The Indian Computer Emergency Response Team (CERT-In) has recently issued a critical advisory highlighting several vulnerabilities affecting various versions of Microsoft’s Windows operating systems. The advisory, released on August 12, details security flaws present in Windows 10, Windows 11, and Windows Server, Microsoft’s platform for network-based applications. The vulnerabilities are categorized as medium risk, meaning they pose a significant threat but are not deemed critical. Despite the severity of the issues, no security patches are currently available to address them.

The identified vulnerabilities pertain to Windows-based systems that support Virtualization Based Security (VBS) and Windows Backup. CERT-In’s advisory points out that these flaws could potentially allow an attacker to gain unauthorized privileges on affected systems. Specifically, an attacker with appropriate permissions could exploit these vulnerabilities to reintroduce previously mitigated issues or bypass the protections offered by VBS.

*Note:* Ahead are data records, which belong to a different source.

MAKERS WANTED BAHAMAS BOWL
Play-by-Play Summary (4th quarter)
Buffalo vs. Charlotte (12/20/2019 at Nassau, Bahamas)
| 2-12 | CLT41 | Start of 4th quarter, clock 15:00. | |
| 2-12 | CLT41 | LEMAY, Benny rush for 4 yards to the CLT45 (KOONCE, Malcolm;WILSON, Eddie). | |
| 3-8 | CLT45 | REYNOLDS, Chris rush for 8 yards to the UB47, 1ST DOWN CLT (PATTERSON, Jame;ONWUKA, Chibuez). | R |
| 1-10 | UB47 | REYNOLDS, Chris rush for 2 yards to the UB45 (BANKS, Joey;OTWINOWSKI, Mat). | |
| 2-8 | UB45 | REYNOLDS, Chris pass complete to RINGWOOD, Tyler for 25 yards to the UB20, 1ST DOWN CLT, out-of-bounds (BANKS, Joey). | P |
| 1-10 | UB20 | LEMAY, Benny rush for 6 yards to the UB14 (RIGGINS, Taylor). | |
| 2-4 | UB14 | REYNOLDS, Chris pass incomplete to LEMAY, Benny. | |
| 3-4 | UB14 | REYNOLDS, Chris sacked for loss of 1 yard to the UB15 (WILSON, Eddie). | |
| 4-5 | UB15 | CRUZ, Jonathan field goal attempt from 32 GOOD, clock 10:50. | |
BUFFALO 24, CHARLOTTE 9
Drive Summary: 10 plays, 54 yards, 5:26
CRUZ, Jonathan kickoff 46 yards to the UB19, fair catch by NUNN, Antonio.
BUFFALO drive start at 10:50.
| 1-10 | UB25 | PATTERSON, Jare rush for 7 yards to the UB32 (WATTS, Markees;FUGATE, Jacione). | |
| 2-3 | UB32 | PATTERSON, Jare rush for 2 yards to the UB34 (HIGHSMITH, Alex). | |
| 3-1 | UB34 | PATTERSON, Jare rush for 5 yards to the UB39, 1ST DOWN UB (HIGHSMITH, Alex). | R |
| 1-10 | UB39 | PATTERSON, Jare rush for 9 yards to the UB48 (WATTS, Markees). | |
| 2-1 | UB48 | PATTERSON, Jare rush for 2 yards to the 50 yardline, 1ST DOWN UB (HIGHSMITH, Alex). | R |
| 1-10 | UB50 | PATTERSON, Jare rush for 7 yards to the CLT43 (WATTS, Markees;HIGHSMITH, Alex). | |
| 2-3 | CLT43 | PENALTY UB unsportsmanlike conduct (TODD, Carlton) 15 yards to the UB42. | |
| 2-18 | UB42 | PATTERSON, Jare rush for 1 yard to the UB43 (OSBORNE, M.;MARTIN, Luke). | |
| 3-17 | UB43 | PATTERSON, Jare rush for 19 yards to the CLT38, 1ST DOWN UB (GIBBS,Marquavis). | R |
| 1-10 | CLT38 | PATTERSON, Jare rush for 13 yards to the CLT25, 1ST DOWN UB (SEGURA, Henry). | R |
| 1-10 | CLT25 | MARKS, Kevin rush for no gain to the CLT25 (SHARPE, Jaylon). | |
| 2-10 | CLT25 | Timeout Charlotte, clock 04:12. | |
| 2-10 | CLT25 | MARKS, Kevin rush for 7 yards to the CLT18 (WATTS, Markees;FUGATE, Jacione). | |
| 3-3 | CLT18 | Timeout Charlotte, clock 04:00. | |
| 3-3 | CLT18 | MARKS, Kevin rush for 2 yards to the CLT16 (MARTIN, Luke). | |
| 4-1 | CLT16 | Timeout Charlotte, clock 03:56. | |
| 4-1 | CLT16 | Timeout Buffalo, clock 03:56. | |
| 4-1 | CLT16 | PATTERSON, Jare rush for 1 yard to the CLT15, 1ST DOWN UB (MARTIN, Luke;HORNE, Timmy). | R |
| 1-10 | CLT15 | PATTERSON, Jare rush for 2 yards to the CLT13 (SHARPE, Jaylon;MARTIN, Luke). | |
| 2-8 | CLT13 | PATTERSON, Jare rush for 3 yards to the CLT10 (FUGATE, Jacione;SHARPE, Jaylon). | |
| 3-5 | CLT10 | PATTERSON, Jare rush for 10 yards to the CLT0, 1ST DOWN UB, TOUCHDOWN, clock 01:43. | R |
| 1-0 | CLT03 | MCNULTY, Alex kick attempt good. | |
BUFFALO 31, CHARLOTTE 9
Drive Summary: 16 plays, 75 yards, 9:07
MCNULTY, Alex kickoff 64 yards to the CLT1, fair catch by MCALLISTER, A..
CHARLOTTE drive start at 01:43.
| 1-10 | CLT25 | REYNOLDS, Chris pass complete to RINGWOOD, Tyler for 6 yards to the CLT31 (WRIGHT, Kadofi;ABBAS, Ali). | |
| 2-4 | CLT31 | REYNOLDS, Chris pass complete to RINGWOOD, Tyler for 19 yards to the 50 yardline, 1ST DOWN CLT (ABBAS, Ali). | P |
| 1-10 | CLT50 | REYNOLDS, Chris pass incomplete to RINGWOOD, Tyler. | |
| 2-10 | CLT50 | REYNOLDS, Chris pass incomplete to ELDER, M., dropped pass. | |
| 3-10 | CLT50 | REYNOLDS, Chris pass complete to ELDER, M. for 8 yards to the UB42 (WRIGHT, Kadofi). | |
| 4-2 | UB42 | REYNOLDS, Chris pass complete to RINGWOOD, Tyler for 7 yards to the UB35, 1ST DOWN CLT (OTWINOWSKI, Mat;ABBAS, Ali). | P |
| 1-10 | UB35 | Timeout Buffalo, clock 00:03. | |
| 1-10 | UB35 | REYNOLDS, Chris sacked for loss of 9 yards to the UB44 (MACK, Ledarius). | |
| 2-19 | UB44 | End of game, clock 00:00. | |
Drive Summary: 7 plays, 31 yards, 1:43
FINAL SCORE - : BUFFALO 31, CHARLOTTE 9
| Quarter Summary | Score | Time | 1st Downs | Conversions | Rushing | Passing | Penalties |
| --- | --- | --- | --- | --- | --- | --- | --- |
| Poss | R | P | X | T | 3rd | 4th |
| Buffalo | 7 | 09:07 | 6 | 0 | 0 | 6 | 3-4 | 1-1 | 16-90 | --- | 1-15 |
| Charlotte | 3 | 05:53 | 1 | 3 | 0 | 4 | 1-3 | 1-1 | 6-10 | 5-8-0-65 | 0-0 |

The absence of security patches presents a challenge for users and administrators seeking to protect their systems from these vulnerabilities. In response, CERT-In has provided a set of interim measures and best practices to help mitigate the risks associated with these security flaws. These measures include updating security configurations and monitoring system activity for any unusual behavior that might indicate an attempt to exploit the vulnerabilities.

It is important for users of affected Windows versions to remain vigilant and apply the recommended mitigations to minimize the risk. Microsoft is expected to address these vulnerabilities in future updates, but the timing and availability of these patches are currently uncertain. In the meantime, users are advised to follow CERT-In’s guidelines to enhance their system security.

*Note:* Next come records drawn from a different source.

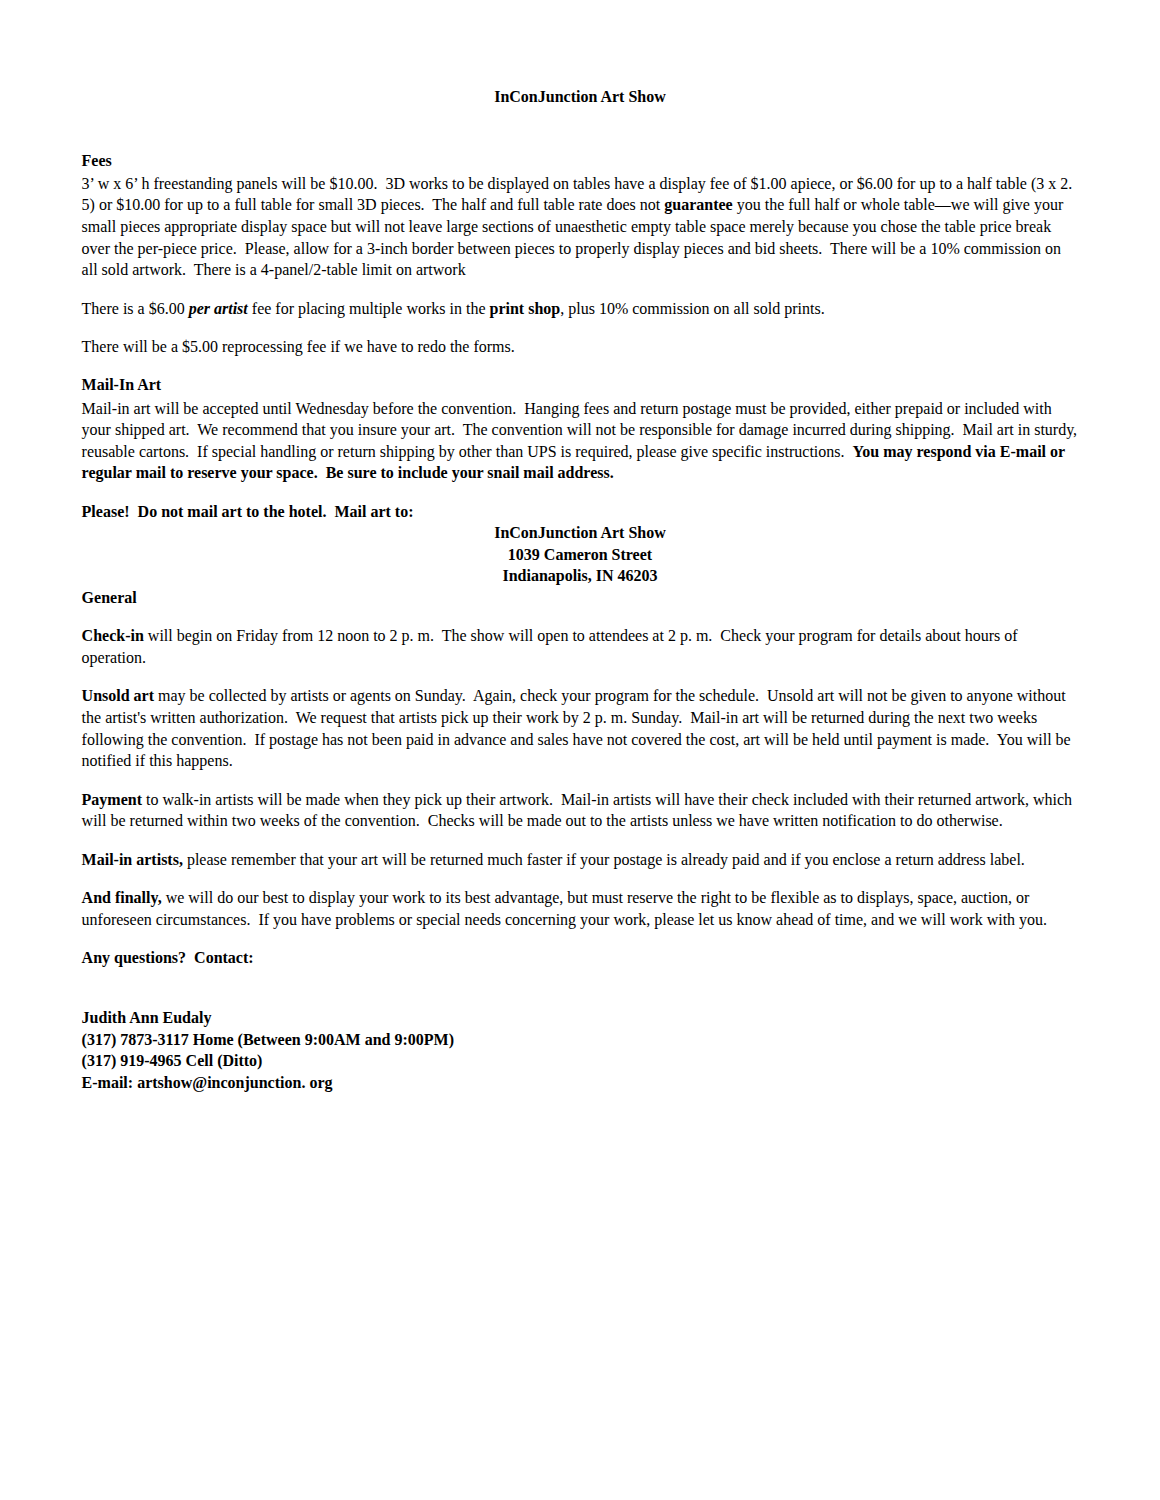InConJunction Art Show
Fees
3’ w x 6’ h freestanding panels will be $10.00. 3D works to be displayed on tables have a display fee of $1.00 apiece, or $6.00 for up to a half table (3 x 2. 5) or $10.00 for up to a full table for small 3D pieces. The half and full table rate does not guarantee you the full half or whole table—we will give your small pieces appropriate display space but will not leave large sections of unaesthetic empty table space merely because you chose the table price break over the per-piece price. Please, allow for a 3-inch border between pieces to properly display pieces and bid sheets. There will be a 10% commission on all sold artwork. There is a 4-panel/2-table limit on artwork
There is a $6.00 per artist fee for placing multiple works in the print shop, plus 10% commission on all sold prints.
There will be a $5.00 reprocessing fee if we have to redo the forms.
Mail-In Art
Mail-in art will be accepted until Wednesday before the convention. Hanging fees and return postage must be provided, either prepaid or included with your shipped art. We recommend that you insure your art. The convention will not be responsible for damage incurred during shipping. Mail art in sturdy, reusable cartons. If special handling or return shipping by other than UPS is required, please give specific instructions. You may respond via E-mail or regular mail to reserve your space. Be sure to include your snail mail address.
Please! Do not mail art to the hotel. Mail art to:
InConJunction Art Show
1039 Cameron Street
Indianapolis, IN 46203
General
Check-in will begin on Friday from 12 noon to 2 p. m. The show will open to attendees at 2 p. m. Check your program for details about hours of operation.
Unsold art may be collected by artists or agents on Sunday. Again, check your program for the schedule. Unsold art will not be given to anyone without the artist's written authorization. We request that artists pick up their work by 2 p. m. Sunday. Mail-in art will be returned during the next two weeks following the convention. If postage has not been paid in advance and sales have not covered the cost, art will be held until payment is made. You will be notified if this happens.
Payment to walk-in artists will be made when they pick up their artwork. Mail-in artists will have their check included with their returned artwork, which will be returned within two weeks of the convention. Checks will be made out to the artists unless we have written notification to do otherwise.
Mail-in artists, please remember that your art will be returned much faster if your postage is already paid and if you enclose a return address label.
And finally, we will do our best to display your work to its best advantage, but must reserve the right to be flexible as to displays, space, auction, or unforeseen circumstances. If you have problems or special needs concerning your work, please let us know ahead of time, and we will work with you.
Any questions? Contact:
Judith Ann Eudaly
(317) 7873-3117 Home (Between 9:00AM and 9:00PM)
(317) 919-4965 Cell (Ditto)
E-mail: artshow@inconjunction. org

Earlier this month, CERT-In also highlighted security flaws in older Apple operating systems, underscoring the broader issue of cybersecurity threats across different platforms. The advisory for Microsoft Windows OS serves as a reminder of the ongoing need for robust security practices and timely updates to protect against emerging vulnerabilities.

For those affected, monitoring official channels for updates from Microsoft and CERT-In will be crucial in staying informed about the availability of patches and further recommendations. The cybersecurity landscape is continuously evolving, and staying proactive is key to safeguarding systems against potential threats.